:: Assigned task ::
Scan the entries and copy each line where the word "hand" is present.

········

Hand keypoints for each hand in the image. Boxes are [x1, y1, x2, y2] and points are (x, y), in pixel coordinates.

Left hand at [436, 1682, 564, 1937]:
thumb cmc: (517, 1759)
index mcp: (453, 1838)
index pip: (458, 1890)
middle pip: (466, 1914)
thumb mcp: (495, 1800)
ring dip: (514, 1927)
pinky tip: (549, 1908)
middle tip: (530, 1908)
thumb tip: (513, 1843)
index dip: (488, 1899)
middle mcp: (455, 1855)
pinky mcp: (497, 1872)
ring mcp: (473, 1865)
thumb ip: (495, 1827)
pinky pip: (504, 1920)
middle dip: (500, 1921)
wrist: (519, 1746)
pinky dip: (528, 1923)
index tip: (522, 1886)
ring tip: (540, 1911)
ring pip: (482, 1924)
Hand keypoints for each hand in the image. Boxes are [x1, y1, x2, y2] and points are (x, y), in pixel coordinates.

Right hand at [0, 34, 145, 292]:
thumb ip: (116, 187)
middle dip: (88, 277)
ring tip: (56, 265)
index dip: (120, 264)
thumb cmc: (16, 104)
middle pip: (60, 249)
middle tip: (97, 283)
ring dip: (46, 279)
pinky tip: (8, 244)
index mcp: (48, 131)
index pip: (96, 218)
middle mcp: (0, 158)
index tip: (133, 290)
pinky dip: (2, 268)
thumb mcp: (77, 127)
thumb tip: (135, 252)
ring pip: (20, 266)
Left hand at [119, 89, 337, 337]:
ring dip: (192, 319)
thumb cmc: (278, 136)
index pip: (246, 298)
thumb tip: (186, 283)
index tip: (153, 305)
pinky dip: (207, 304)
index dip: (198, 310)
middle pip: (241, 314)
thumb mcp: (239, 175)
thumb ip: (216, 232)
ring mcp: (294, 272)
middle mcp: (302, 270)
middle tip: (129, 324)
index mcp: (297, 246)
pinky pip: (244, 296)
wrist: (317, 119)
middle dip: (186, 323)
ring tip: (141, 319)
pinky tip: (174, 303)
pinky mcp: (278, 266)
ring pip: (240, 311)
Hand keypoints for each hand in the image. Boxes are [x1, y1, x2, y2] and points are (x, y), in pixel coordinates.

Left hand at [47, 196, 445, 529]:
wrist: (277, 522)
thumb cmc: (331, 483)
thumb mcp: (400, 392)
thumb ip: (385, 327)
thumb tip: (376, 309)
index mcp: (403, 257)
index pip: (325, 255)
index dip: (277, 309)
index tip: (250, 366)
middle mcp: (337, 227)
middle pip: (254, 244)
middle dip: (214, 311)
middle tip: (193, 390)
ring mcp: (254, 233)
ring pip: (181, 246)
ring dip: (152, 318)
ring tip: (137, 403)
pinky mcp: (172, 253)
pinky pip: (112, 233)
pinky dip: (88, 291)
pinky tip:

········

:: Worked solution ::
Hand keypoints for each hand in the image. Boxes are [x1, y1, x2, y2] and points are (x, y), in pixel coordinates.
Left hand at [436, 1682, 564, 1937]:
Hand keypoints for each hand in the image. Boxes are [x1, y1, x2, y2] and points are (x, y), in pixel coordinates.
Right hand at [0, 34, 145, 292]:
Left hand at [119, 89, 337, 337]:
Hand keypoints for each hand in the image. Boxes are [x1, y1, x2, y2] and points are (x, y), in pixel coordinates.
Left hand at [47, 196, 445, 529]:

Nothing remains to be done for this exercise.